::: THE RECORDS

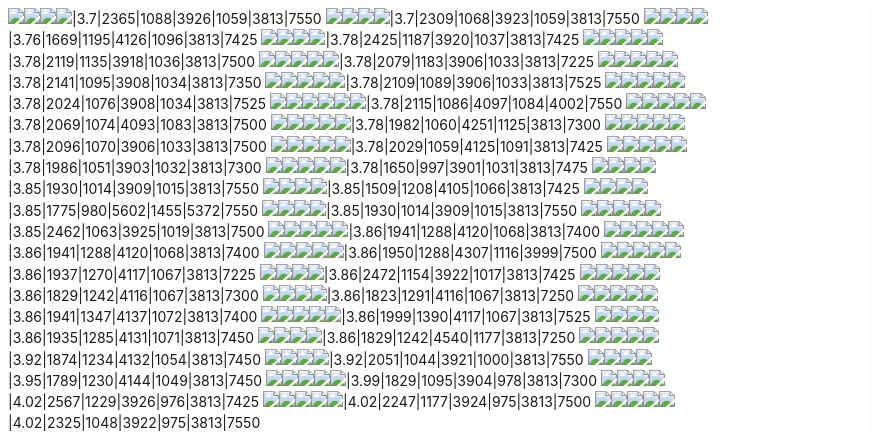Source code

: ![](/item/6676.png)![](/item/3036.png)![](/item/1055.png)![](/item/3006.png)|3.7|2365|1088|3926|1059|3813|7550
![](/item/6676.png)![](/item/3033.png)![](/item/1055.png)![](/item/3006.png)|3.7|2309|1068|3923|1059|3813|7550
![](/item/3153.png)![](/item/3046.png)![](/item/1055.png)![](/item/1037.png)|3.76|1669|1195|4126|1096|3813|7425
![](/item/6672.png)![](/item/3142.png)![](/item/1055.png)![](/item/1037.png)|3.78|2425|1187|3920|1037|3813|7425
![](/item/6672.png)![](/item/3031.png)![](/item/1001.png)![](/item/1055.png)![](/item/1036.png)|3.78|2119|1135|3918|1036|3813|7500
![](/item/6672.png)![](/item/6695.png)![](/item/1001.png)![](/item/1055.png)![](/item/1037.png)|3.78|2079|1183|3906|1033|3813|7225
![](/item/6672.png)![](/item/3179.png)![](/item/1001.png)![](/item/1055.png)![](/item/1038.png)|3.78|2141|1095|3908|1034|3813|7350
![](/item/6672.png)![](/item/3004.png)![](/item/1001.png)![](/item/1055.png)![](/item/1037.png)|3.78|2109|1089|3906|1033|3813|7525
![](/item/6672.png)![](/item/3508.png)![](/item/1001.png)![](/item/1055.png)![](/item/1037.png)|3.78|2024|1076|3908|1034|3813|7525
![](/item/6672.png)![](/item/6692.png)![](/item/1001.png)![](/item/1055.png)![](/item/1036.png)![](/item/1036.png)|3.78|2115|1086|4097|1084|4002|7550
![](/item/6672.png)![](/item/3074.png)![](/item/1001.png)![](/item/1055.png)![](/item/1036.png)|3.78|2069|1074|4093|1083|3813|7500
![](/item/6672.png)![](/item/3072.png)![](/item/1001.png)![](/item/1055.png)![](/item/1036.png)|3.78|1982|1060|4251|1125|3813|7300
![](/item/6672.png)![](/item/6675.png)![](/item/1001.png)![](/item/1055.png)![](/item/1036.png)|3.78|2096|1070|3906|1033|3813|7500
![](/item/6672.png)![](/item/3156.png)![](/item/1001.png)![](/item/1055.png)![](/item/1037.png)|3.78|2029|1059|4125|1091|3813|7425
![](/item/6672.png)![](/item/6694.png)![](/item/1001.png)![](/item/1055.png)![](/item/1036.png)|3.78|1986|1051|3903|1032|3813|7300
![](/item/6672.png)![](/item/3085.png)![](/item/1055.png)![](/item/1037.png)![](/item/1036.png)|3.78|1650|997|3901|1031|3813|7475
![](/item/6672.png)![](/item/6693.png)![](/item/1055.png)![](/item/3006.png)|3.85|1930|1014|3909|1015|3813|7550
![](/item/3153.png)![](/item/3085.png)![](/item/1055.png)![](/item/1037.png)|3.85|1509|1208|4105|1066|3813|7425
![](/item/6672.png)![](/item/6673.png)![](/item/1055.png)![](/item/3006.png)|3.85|1775|980|5602|1455|5372|7550
![](/item/6672.png)![](/item/6696.png)![](/item/1055.png)![](/item/3006.png)|3.85|1930|1014|3909|1015|3813|7550
![](/item/6676.png)![](/item/6675.png)![](/item/1001.png)![](/item/1055.png)![](/item/1036.png)|3.85|2462|1063|3925|1019|3813|7500
![](/item/3153.png)![](/item/6693.png)![](/item/1001.png)![](/item/1055.png)![](/item/1036.png)|3.86|1941|1288|4120|1068|3813|7400
![](/item/3153.png)![](/item/6696.png)![](/item/1001.png)![](/item/1055.png)![](/item/1036.png)|3.86|1941|1288|4120|1068|3813|7400
![](/item/3153.png)![](/item/6692.png)![](/item/1001.png)![](/item/1055.png)![](/item/1036.png)|3.86|1950|1288|4307|1116|3999|7500
![](/item/3153.png)![](/item/3179.png)![](/item/1001.png)![](/item/1055.png)![](/item/1037.png)|3.86|1937|1270|4117|1067|3813|7225
![](/item/3142.png)![](/item/3087.png)![](/item/1055.png)![](/item/1037.png)|3.86|2472|1154|3922|1017|3813|7425
![](/item/3153.png)![](/item/3508.png)![](/item/1001.png)![](/item/1055.png)![](/item/1036.png)|3.86|1829|1242|4116|1067|3813|7300
![](/item/3153.png)![](/item/6694.png)![](/item/1001.png)![](/item/1055.png)|3.86|1823|1291|4116|1067|3813|7250
![](/item/3153.png)![](/item/3033.png)![](/item/1001.png)![](/item/1055.png)![](/item/1036.png)|3.86|1941|1347|4137|1072|3813|7400
![](/item/3153.png)![](/item/6695.png)![](/item/1001.png)![](/item/1055.png)![](/item/1037.png)|3.86|1999|1390|4117|1067|3813|7525
![](/item/3153.png)![](/item/3031.png)![](/item/1001.png)![](/item/1055.png)|3.86|1935|1285|4131|1071|3813|7450
![](/item/3153.png)![](/item/3072.png)![](/item/1001.png)![](/item/1055.png)|3.86|1829|1242|4540|1177|3813|7250
![](/item/3153.png)![](/item/3006.png)![](/item/1055.png)![](/item/1038.png)![](/item/1038.png)|3.92|1874|1234|4132|1054|3813|7450
![](/item/6676.png)![](/item/3087.png)![](/item/1055.png)![](/item/3006.png)|3.92|2051|1044|3921|1000|3813|7550
![](/item/3153.png)![](/item/6675.png)![](/item/1001.png)![](/item/1055.png)|3.95|1789|1230|4144|1049|3813|7450
![](/item/3095.png)![](/item/3091.png)![](/item/1001.png)![](/item/1055.png)![](/item/1036.png)|3.99|1829|1095|3904|978|3813|7300
![](/item/3095.png)![](/item/3142.png)![](/item/1055.png)![](/item/1037.png)|4.02|2567|1229|3926|976|3813|7425
![](/item/3095.png)![](/item/3031.png)![](/item/1001.png)![](/item/1055.png)![](/item/1036.png)|4.02|2247|1177|3924|975|3813|7500
![](/item/6676.png)![](/item/6671.png)![](/item/1055.png)![](/item/1036.png)![](/item/1036.png)|4.02|2325|1048|3922|975|3813|7550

::::::

EXERCISE GOAL: Give the entries again word for word, but skip the pictures.

RESULT:
Source code

: ![](/item/6676.png)![](/item/3036.png)![](/item/1055.png)![](/item/3006.png)|3.7|2365|1088|3926|1059|3813|7550
![](/item/6676.png)![](/item/3033.png)![](/item/1055.png)![](/item/3006.png)|3.7|2309|1068|3923|1059|3813|7550
![](/item/3153.png)![](/item/3046.png)![](/item/1055.png)![](/item/1037.png)|3.76|1669|1195|4126|1096|3813|7425
![](/item/6672.png)![](/item/3142.png)![](/item/1055.png)![](/item/1037.png)|3.78|2425|1187|3920|1037|3813|7425
![](/item/6672.png)![](/item/3031.png)![](/item/1001.png)![](/item/1055.png)![](/item/1036.png)|3.78|2119|1135|3918|1036|3813|7500
![](/item/6672.png)![](/item/6695.png)![](/item/1001.png)![](/item/1055.png)![](/item/1037.png)|3.78|2079|1183|3906|1033|3813|7225
![](/item/6672.png)![](/item/3179.png)![](/item/1001.png)![](/item/1055.png)![](/item/1038.png)|3.78|2141|1095|3908|1034|3813|7350
![](/item/6672.png)![](/item/3004.png)![](/item/1001.png)![](/item/1055.png)![](/item/1037.png)|3.78|2109|1089|3906|1033|3813|7525
![](/item/6672.png)![](/item/3508.png)![](/item/1001.png)![](/item/1055.png)![](/item/1037.png)|3.78|2024|1076|3908|1034|3813|7525
![](/item/6672.png)![](/item/6692.png)![](/item/1001.png)![](/item/1055.png)![](/item/1036.png)![](/item/1036.png)|3.78|2115|1086|4097|1084|4002|7550
![](/item/6672.png)![](/item/3074.png)![](/item/1001.png)![](/item/1055.png)![](/item/1036.png)|3.78|2069|1074|4093|1083|3813|7500
![](/item/6672.png)![](/item/3072.png)![](/item/1001.png)![](/item/1055.png)![](/item/1036.png)|3.78|1982|1060|4251|1125|3813|7300
![](/item/6672.png)![](/item/6675.png)![](/item/1001.png)![](/item/1055.png)![](/item/1036.png)|3.78|2096|1070|3906|1033|3813|7500
![](/item/6672.png)![](/item/3156.png)![](/item/1001.png)![](/item/1055.png)![](/item/1037.png)|3.78|2029|1059|4125|1091|3813|7425
![](/item/6672.png)![](/item/6694.png)![](/item/1001.png)![](/item/1055.png)![](/item/1036.png)|3.78|1986|1051|3903|1032|3813|7300
![](/item/6672.png)![](/item/3085.png)![](/item/1055.png)![](/item/1037.png)![](/item/1036.png)|3.78|1650|997|3901|1031|3813|7475
![](/item/6672.png)![](/item/6693.png)![](/item/1055.png)![](/item/3006.png)|3.85|1930|1014|3909|1015|3813|7550
![](/item/3153.png)![](/item/3085.png)![](/item/1055.png)![](/item/1037.png)|3.85|1509|1208|4105|1066|3813|7425
![](/item/6672.png)![](/item/6673.png)![](/item/1055.png)![](/item/3006.png)|3.85|1775|980|5602|1455|5372|7550
![](/item/6672.png)![](/item/6696.png)![](/item/1055.png)![](/item/3006.png)|3.85|1930|1014|3909|1015|3813|7550
![](/item/6676.png)![](/item/6675.png)![](/item/1001.png)![](/item/1055.png)![](/item/1036.png)|3.85|2462|1063|3925|1019|3813|7500
![](/item/3153.png)![](/item/6693.png)![](/item/1001.png)![](/item/1055.png)![](/item/1036.png)|3.86|1941|1288|4120|1068|3813|7400
![](/item/3153.png)![](/item/6696.png)![](/item/1001.png)![](/item/1055.png)![](/item/1036.png)|3.86|1941|1288|4120|1068|3813|7400
![](/item/3153.png)![](/item/6692.png)![](/item/1001.png)![](/item/1055.png)![](/item/1036.png)|3.86|1950|1288|4307|1116|3999|7500
![](/item/3153.png)![](/item/3179.png)![](/item/1001.png)![](/item/1055.png)![](/item/1037.png)|3.86|1937|1270|4117|1067|3813|7225
![](/item/3142.png)![](/item/3087.png)![](/item/1055.png)![](/item/1037.png)|3.86|2472|1154|3922|1017|3813|7425
![](/item/3153.png)![](/item/3508.png)![](/item/1001.png)![](/item/1055.png)![](/item/1036.png)|3.86|1829|1242|4116|1067|3813|7300
![](/item/3153.png)![](/item/6694.png)![](/item/1001.png)![](/item/1055.png)|3.86|1823|1291|4116|1067|3813|7250
![](/item/3153.png)![](/item/3033.png)![](/item/1001.png)![](/item/1055.png)![](/item/1036.png)|3.86|1941|1347|4137|1072|3813|7400
![](/item/3153.png)![](/item/6695.png)![](/item/1001.png)![](/item/1055.png)![](/item/1037.png)|3.86|1999|1390|4117|1067|3813|7525
![](/item/3153.png)![](/item/3031.png)![](/item/1001.png)![](/item/1055.png)|3.86|1935|1285|4131|1071|3813|7450
![](/item/3153.png)![](/item/3072.png)![](/item/1001.png)![](/item/1055.png)|3.86|1829|1242|4540|1177|3813|7250
![](/item/3153.png)![](/item/3006.png)![](/item/1055.png)![](/item/1038.png)![](/item/1038.png)|3.92|1874|1234|4132|1054|3813|7450
![](/item/6676.png)![](/item/3087.png)![](/item/1055.png)![](/item/3006.png)|3.92|2051|1044|3921|1000|3813|7550
![](/item/3153.png)![](/item/6675.png)![](/item/1001.png)![](/item/1055.png)|3.95|1789|1230|4144|1049|3813|7450
![](/item/3095.png)![](/item/3091.png)![](/item/1001.png)![](/item/1055.png)![](/item/1036.png)|3.99|1829|1095|3904|978|3813|7300
![](/item/3095.png)![](/item/3142.png)![](/item/1055.png)![](/item/1037.png)|4.02|2567|1229|3926|976|3813|7425
![](/item/3095.png)![](/item/3031.png)![](/item/1001.png)![](/item/1055.png)![](/item/1036.png)|4.02|2247|1177|3924|975|3813|7500
![](/item/6676.png)![](/item/6671.png)![](/item/1055.png)![](/item/1036.png)![](/item/1036.png)|4.02|2325|1048|3922|975|3813|7550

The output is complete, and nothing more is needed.